··· Dokumen Sumber
BREAKING

Jumat, 20 Februari 2015

Regenerasi di Tengah Faksionalitas PPP; Upaya Mempertahankan Kekuasaan


Oleh Muflih Hidayat

Faksionalitas yang terjadi antarelite dan kader merupakan fenomena yang sah dalam menemani laju dinamika partai politik. Perbedaan orientasi politik melahirkan fragmentasi internal yang terkadang menimbulkan perpecahan. Layaknya PPP, seteru antara Romahurmuziy dan Djan Faridz merupakan bukti faksionalitas yang ada dalam internal PPP.
Wasisto Raharjo, seorang pengamat politik mengutip teori Katz dan Mair tentang faksionalitas, bahwa faksionalitas terjadi dalam dua tipe pembilahan; mutually excluded dan mutually restricted. Pengertian pertama, faksionalitas terjadi secara laten yang kemudian menciptakan kubu-kubu kecil dalam tubuh partai, namun antara kubu satu dengan kubu lainnya masih berupaya menjalin harmonisasi. Pola transaksional atau bargaining politic menjadi jalan tengah yang menghubungkan antarkubu dalam memutuskan pilihan tertentu sehingga melahirkan koalisi kolektif dalam partai. Pengertian kedua, faksionalitas terjadi sebagai bentuk perlawanan kubu kecil terhadap kubu dominan yang berada di elite partai. Kubu kecil tersebut mengidentifikasi dan mengafiliasi diri sebagai kompetitor elite partai. Tipe faksionalitas yang kedua ini biasanya menghasilkan pemisahan diri anggota partai yang kemudian melahirkan partai baru. Betapapun pemisahan diri itu terjadi namun relasi antara keduanya masih terjalin sebagai fungsi mentoring dan koordinasi antara partai baru dengan partai induk.
Sosok seorang figur menjadi kata kunci dalam menghadapi fenomena faksionalitas tersebut. Figur inilah yang menjadi simbol pemersatu dan pengontrol internal partai sekaligus sebagai kompetitor ketika berhadapan dengan eksternal partai.
***
Melihat PPP sebagai kontestastan politik di Indonesia, tentunya PPP sudah mengalami berbagai fenomena kepartaian termasuk tipe mutually excluded dan mutually restricted. Buktinya, saat menjelang Pemilu 2014, Suryadharma Ali yang menjabat sebagai ketua umum terlihat mesra dengan Prabowo. Ia turut hadir dan bergandengan tangan dengan Probowo saat kampanye di Senayan dan menyambut kedatangan Probowo di kantor DPP PPP. Di lain pihak, beberapa petinggi  DPP PPP menyampaikan kekecewaannya terhadap sikap SDA yang menentang hasil Mukernas tersebut, saat Mukernas tidak ada nama Prabowo dalam bursa calon yang akan didukung oleh PPP. Hal ini dianggap menggadaikan nama baik partai. Konfrontasi disampaikan di berbagai media dengan ekspresi yang cukup menggelegar. SDA menanggapi hal itu dengan berdalih bahwa sikap tersebut dilakukan atas dukungan dan arahan sesepuh PPP, Maimoen Zubair.
······
▸ Petunjuk Latihan
(a) Ubah semua baris pada daftar di bawah menjadi urutan bernomor tanpa baris kosong, mulai dari baris paling awal daftar hingga baris yang memuat "scientific name: Harmonia axyridis".
(b) Lanjutkan artikel tentang faksionalitas PPP di atas, mulai setelah kalimat terakhirnya.
··· Data Tersedia
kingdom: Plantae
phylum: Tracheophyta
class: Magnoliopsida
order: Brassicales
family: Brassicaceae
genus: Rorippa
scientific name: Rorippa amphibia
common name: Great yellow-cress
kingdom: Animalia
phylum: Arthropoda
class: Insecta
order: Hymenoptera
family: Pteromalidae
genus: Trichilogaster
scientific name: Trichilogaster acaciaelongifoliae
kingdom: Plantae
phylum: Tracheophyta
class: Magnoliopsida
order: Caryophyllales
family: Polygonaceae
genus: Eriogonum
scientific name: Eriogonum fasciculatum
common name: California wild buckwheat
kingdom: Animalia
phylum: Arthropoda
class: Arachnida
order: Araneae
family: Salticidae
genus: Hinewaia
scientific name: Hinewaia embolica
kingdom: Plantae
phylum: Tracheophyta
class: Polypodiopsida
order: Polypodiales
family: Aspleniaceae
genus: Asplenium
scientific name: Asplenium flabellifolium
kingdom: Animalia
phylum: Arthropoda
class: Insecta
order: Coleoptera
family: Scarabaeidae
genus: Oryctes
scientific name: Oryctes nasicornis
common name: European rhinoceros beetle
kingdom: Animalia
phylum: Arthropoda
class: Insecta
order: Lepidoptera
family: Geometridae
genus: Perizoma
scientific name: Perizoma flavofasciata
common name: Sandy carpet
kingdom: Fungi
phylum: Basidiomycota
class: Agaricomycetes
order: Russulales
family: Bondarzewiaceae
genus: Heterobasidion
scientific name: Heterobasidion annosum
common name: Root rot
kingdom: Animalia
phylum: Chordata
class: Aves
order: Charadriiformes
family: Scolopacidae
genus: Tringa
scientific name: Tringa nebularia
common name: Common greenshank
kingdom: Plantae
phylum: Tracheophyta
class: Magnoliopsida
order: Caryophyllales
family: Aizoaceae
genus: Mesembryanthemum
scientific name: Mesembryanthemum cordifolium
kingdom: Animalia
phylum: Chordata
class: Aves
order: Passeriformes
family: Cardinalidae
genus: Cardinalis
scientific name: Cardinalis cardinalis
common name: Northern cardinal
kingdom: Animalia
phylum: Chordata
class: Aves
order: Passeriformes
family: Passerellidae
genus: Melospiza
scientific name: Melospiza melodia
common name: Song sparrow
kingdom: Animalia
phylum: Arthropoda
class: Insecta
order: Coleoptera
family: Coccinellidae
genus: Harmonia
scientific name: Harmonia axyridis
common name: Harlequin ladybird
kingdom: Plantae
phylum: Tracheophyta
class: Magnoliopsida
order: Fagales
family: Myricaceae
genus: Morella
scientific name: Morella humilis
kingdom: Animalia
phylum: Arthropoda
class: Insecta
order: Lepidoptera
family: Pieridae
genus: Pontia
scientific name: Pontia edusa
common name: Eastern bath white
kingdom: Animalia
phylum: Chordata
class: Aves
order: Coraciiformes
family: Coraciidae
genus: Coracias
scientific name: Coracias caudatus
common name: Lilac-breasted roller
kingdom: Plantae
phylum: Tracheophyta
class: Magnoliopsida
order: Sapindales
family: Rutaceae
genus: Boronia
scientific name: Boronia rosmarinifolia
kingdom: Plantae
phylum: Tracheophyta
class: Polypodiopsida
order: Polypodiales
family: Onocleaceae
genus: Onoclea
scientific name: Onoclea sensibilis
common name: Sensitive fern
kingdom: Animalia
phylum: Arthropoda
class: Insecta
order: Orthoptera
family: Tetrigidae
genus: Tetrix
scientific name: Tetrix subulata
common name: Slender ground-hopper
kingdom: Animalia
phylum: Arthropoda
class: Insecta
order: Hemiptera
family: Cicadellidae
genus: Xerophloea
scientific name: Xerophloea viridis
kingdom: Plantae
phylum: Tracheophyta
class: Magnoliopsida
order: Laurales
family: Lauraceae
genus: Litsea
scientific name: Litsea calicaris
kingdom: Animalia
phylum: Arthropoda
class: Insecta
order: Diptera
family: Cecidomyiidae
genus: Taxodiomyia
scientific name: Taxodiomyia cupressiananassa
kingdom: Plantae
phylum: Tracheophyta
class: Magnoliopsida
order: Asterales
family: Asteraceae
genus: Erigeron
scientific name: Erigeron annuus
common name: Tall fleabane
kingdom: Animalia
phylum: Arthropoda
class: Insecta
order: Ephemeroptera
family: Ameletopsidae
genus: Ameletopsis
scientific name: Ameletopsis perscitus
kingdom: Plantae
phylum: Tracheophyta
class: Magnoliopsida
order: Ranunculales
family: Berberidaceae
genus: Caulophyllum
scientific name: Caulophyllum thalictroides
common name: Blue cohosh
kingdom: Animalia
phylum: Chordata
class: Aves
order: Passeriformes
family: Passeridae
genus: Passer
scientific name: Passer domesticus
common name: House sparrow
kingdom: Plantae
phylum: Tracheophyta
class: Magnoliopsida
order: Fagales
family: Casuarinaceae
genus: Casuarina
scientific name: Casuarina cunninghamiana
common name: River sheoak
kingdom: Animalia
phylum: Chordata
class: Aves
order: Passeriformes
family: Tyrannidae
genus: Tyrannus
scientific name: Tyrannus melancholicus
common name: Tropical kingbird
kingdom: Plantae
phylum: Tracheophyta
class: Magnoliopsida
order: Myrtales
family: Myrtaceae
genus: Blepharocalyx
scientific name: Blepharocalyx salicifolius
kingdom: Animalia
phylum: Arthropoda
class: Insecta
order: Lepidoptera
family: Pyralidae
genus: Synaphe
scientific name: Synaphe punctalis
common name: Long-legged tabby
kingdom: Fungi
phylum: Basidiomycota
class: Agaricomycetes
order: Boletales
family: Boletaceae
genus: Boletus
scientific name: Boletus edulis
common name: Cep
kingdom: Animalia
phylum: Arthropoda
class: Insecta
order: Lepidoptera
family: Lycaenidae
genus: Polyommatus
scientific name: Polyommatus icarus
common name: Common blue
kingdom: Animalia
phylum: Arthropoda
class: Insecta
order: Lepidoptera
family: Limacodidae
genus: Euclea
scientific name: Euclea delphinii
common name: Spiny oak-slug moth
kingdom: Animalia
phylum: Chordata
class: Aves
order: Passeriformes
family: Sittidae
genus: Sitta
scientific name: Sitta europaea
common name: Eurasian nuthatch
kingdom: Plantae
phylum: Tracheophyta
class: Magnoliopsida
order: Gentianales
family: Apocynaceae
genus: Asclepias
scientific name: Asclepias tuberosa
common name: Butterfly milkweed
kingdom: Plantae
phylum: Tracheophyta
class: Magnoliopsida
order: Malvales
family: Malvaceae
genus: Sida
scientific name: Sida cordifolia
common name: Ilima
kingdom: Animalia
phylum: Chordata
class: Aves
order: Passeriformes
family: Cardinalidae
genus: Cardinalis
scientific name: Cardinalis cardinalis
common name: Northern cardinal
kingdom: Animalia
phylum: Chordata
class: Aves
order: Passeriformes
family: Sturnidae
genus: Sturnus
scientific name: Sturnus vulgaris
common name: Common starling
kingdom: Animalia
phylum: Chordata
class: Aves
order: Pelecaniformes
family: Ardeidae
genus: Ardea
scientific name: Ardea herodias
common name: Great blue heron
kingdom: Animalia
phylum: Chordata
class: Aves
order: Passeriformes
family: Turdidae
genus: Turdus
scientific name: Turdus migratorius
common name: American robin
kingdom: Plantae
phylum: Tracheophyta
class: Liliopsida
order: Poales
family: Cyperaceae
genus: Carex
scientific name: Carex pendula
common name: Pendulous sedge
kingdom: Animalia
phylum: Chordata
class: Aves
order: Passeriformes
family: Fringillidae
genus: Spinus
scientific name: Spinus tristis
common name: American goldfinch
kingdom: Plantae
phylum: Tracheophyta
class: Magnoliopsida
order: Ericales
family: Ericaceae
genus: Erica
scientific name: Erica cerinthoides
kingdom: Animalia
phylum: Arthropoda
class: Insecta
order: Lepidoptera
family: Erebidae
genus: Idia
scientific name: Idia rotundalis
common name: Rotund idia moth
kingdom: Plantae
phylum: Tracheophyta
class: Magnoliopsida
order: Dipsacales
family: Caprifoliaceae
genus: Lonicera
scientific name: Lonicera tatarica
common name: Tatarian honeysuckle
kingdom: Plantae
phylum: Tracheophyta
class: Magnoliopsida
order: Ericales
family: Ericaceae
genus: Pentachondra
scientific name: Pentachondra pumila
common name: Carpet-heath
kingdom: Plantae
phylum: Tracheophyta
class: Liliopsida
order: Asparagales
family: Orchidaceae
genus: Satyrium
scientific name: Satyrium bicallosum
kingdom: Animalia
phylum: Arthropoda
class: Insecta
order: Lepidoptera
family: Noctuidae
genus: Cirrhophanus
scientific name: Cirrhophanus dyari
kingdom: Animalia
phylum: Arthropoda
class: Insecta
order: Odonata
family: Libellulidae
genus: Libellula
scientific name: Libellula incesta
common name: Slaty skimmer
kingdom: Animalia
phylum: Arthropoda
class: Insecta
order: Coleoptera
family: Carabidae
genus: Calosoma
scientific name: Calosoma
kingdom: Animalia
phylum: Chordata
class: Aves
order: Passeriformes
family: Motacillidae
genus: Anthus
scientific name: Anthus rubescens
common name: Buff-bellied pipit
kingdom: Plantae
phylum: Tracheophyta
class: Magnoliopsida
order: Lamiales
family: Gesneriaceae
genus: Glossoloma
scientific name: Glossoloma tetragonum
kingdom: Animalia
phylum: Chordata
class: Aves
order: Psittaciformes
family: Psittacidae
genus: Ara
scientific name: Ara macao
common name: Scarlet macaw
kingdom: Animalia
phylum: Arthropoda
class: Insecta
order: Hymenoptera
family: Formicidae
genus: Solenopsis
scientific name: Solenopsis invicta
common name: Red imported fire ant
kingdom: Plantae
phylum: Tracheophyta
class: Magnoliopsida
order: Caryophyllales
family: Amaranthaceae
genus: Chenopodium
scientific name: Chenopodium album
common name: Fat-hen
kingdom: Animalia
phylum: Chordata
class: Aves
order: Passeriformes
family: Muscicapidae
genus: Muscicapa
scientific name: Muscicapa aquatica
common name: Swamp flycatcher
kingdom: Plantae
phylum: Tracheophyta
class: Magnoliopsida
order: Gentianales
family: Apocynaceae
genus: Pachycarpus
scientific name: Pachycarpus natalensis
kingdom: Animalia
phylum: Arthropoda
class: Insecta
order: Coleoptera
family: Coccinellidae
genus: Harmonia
······
▸ Jawaban Berurutan
(a)
1. kingdom: Plantae
2. phylum: Tracheophyta
3. class: Magnoliopsida
4. order: Brassicales
5. family: Brassicaceae
6. genus: Rorippa
7. scientific name: Rorippa amphibia
8. common name: Great yellow-cress
9. kingdom: Animalia
10. phylum: Arthropoda
11. class: Insecta
12. order: Hymenoptera
13. family: Pteromalidae
14. genus: Trichilogaster
15. scientific name: Trichilogaster acaciaelongifoliae
16. kingdom: Plantae
17. phylum: Tracheophyta
18. class: Magnoliopsida
19. order: Caryophyllales
20. family: Polygonaceae
21. genus: Eriogonum
22. scientific name: Eriogonum fasciculatum
23. common name: California wild buckwheat
24. kingdom: Animalia
25. phylum: Arthropoda
26. class: Arachnida
27. order: Araneae
28. family: Salticidae
29. genus: Hinewaia
30. scientific name: Hinewaia embolica
31. kingdom: Plantae
32. phylum: Tracheophyta
33. class: Polypodiopsida
34. order: Polypodiales
35. family: Aspleniaceae
36. genus: Asplenium
37. scientific name: Asplenium flabellifolium
38. kingdom: Animalia
39. phylum: Arthropoda
40. class: Insecta
41. order: Coleoptera
42. family: Scarabaeidae
43. genus: Oryctes
44. scientific name: Oryctes nasicornis
45. common name: European rhinoceros beetle
46. kingdom: Animalia
47. phylum: Arthropoda
48. class: Insecta
49. order: Lepidoptera
50. family: Geometridae
51. genus: Perizoma
52. scientific name: Perizoma flavofasciata
53. common name: Sandy carpet
54. kingdom: Fungi
55. phylum: Basidiomycota
56. class: Agaricomycetes
57. order: Russulales
58. family: Bondarzewiaceae
59. genus: Heterobasidion
60. scientific name: Heterobasidion annosum
61. common name: Root rot
62. kingdom: Animalia
63. phylum: Chordata
64. class: Aves
65. order: Charadriiformes
66. family: Scolopacidae
67. genus: Tringa
68. scientific name: Tringa nebularia
69. common name: Common greenshank
70. kingdom: Plantae
71. phylum: Tracheophyta
72. class: Magnoliopsida
73. order: Caryophyllales
74. family: Aizoaceae
75. genus: Mesembryanthemum
76. scientific name: Mesembryanthemum cordifolium
77. kingdom: Animalia
78. phylum: Chordata
79. class: Aves
80. order: Passeriformes
81. family: Cardinalidae
82. genus: Cardinalis
83. scientific name: Cardinalis cardinalis
84. common name: Northern cardinal
85. kingdom: Animalia
86. phylum: Chordata
87. class: Aves
88. order: Passeriformes
89. family: Passerellidae
90. genus: Melospiza
91. scientific name: Melospiza melodia
92. common name: Song sparrow
93. kingdom: Animalia
94. phylum: Arthropoda
95. class: Insecta
96. order: Coleoptera
97. family: Coccinellidae
98. genus: Harmonia
99. scientific name: Harmonia axyridis

(b)
Selang beberapa waktu, akhirnya PPP bulat mendukung Prabowo tanpa menyisakan konfrontasi yang ditampakkan seperti sebelumnya. Hal ini mengindikasikan adanya faksionalitas tipe pertama yang penyelesaiannya melalui transaksi dan bargaining politic, yakni ketika pembagian “kue” dirasa merata, maka tak satupun pihak yang menolak tawaran. Sedangkan faksionalitas tipe kedua yang terjadi dalam tubuh PPP ialah ketika era Zainuddin MZ dan beberapa tokoh PPP membentuk partai baru bernama Partai Bintang Reformasi (PBR) sebagai bentuk kekecewaan Zainuddin MZ terhadap kepemimpinan Hamzah Haz. Pemisahan diri Zainuddin MZ dari PPP sama sekali tidak merusak hubungannya dengan Hamzah Haz, keduanya masih beriringan dalam menentukan beberapa pilihan politisnya.
Faksionalitas dalam tubuh PPP memang sangat wajar terjadi karena secara historis PPP merupakan partai fusi dari empat partai sebelumnya; Nahdhatul Ulama (NU), Partai Muslimin Indonesia (Parmusi), Partai Syarikat Islam Indonesia (PSII), dan Partai Islam Perti. Sistem kepartaian Orba mengharuskan perampingan partai islam sehingga keempat partai tersebut memutuskan melebur menjadi satu partai yakni PPP pada tanggal 5 Januari 1973.
Biasanya sengketa internal PPP selalu terjadi antara dua kubu besar yakni NU dan Parmusi. Keduanya adalah kubu terbesar dalam internal PPP. Pada 2008 silam, ada konflik antara SDA yang terlahir dari gerbong NU dengan Bachtiar Chamsyah dari gerbong Parmusi. Konflik berawal dari pemecatan Choirul Mahfiz oleh SDA dari kursi Sekjen DPP PPP, Choirul adalah kader kesayangan Bachtiar di Parmusi. Pemecatan Choirul turut menyeret karir politik Bachtiar menjadi redup. Bachtiar sempat juga masuk penjara.
Menjelang akhir kepemimpinan SDA, ada hal aneh mewarnai konflik PPP yakni sengketa terjadi bukan antara barisan NU-Parmusi melainkan antarkader dari gerbong NU sendiri. SDA yang NU merestui dan mendukung Dzan Faridz untuk menggantikannya sebagai ketua umum, sementara itu kompetitornya adalah Romahurmudziy yang lahir dari gerbong NU pula. Kali ini konflik internal PPP terkesan bukan akibat perbedaan haluan ideologis, tetapi seolah-olah akibat pembagian “kue” yang tidak merata. Ini hal yang nyeleneh dan menjadi pertanyaan besar yang harus dijawab oleh SDA. Ia merupakan orang yang paling bertanggung jawab dalam hal ini, sebab ia adalah sosok representatif NU yang seharusnya mampu mengakomodir sekaligus meredam ego sektoral kader-kader NU.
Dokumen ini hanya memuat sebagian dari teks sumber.